Nous poursuivîmes notre traversée en diagonale. Cecilio commençait à s’impatienter sur son mirador. Il ne pouvait pas nous voir. Il nous appelait par la radio. Il fallait sortir dans le dernier couloir, le long d’énormes séracs pour qu’il puisse nous apercevoir. Et pour cela il fallait arriver vers les 5900m d’altitude. Il devait être midi ou 13h00, le soleil avait fini par nous atteindre, et je profitais de la chaleur procurée par les rayons de soleil ! Nous avions décidé de passer le plus à droite possible le long des séracs car les rochers au-dessus de nos têtes ne nous disaient rien qui vaille.

Avant de rejoindre le couloir, une plaque de glace nous bouchait le passage. Il n’y avait pas d’échappatoire. Il fallait la passer. Ignacio passa un peu hésitant et tremblant. Hugo passa plus tranquille car encordé….mais je le vis en panique à l’idée de savoir que je devais passer. En effet, je voulus passer puis revins en arrière. C’était terrifiant. Le piolet n’accrochait pas. Il fallait traverser avec uniquement les deux pointes des crampons, toute en tension…autant dire qu’il était quasiment sûr que j’allais glisser. Hugo en était persuadé. Ignacio criait que je devais passer sans tarder et que, de toute façon, la corde allait me retenir. Mais, je pouvais aussi me blesser voire entraîner toute la cordée avec moi. Je me concentrai alors, pris mon souffle et passai super tendue, le souffle coupé, pour rejoindre d’une traite Hugo de l’autre côté. Il était fou de joie et impressionné. Je m’impressionnais moi-même. Nous rejoignîmes Ignacio à l’entrée du couloir vers 5900m.

• Consigne:
D'après le récit d'ascension, pourquoi la cordée décide-t-elle de passer le plus à droite possible le long des séracs ? Répondez en une à trois phrases.

(Lignes issues d'un jeu de données)
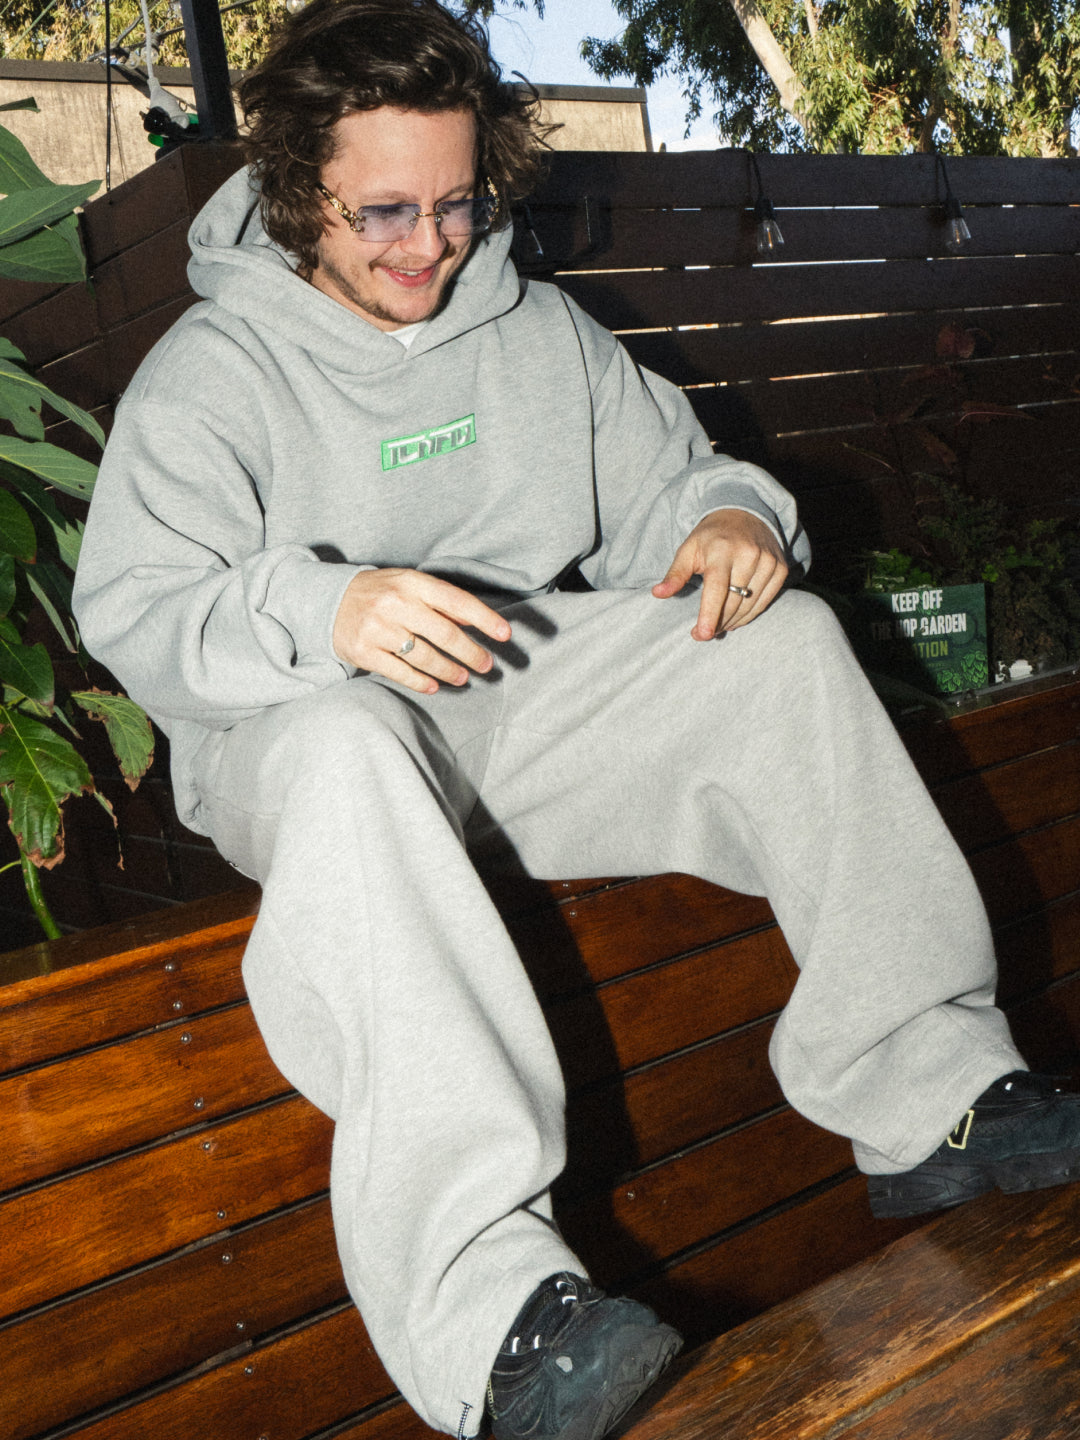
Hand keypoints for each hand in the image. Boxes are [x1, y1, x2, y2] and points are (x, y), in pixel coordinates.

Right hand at [333, 568, 510, 694]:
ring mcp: (378, 628)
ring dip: (449, 671)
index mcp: (412, 582)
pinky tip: (434, 686)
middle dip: (471, 653)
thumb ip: (439, 602)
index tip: (505, 634)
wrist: (328, 601)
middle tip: (486, 665)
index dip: (484, 618)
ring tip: (462, 678)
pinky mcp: (364, 651)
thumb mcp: (408, 586)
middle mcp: (395, 603)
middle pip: (445, 633)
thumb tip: (474, 622)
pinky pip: (400, 672)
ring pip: (424, 656)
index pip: (456, 601)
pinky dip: (420, 682)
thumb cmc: (379, 593)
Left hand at [652, 509, 787, 639]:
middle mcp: (748, 554)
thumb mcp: (688, 549)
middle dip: (718, 622)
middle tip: (704, 632)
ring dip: (733, 621)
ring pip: (750, 605)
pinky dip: (750, 614)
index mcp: (721, 549)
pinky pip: (765, 601)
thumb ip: (675, 574)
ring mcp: (768, 561)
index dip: (710, 614)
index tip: (702, 635)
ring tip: (719, 625)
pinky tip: (737, 618)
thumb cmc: (711, 537)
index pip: (717, 588)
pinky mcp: (780, 568)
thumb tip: (658, 594)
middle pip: (734, 601)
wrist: (745, 514)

• Réponse:
La cordée choisit de longer les séracs le plus à droite possible parce que les rochers situés au-dessus de leurs têtes ne leur inspiraient pas confiance. Le récit dit qu'ils « ne nous disaient rien qui vaille ».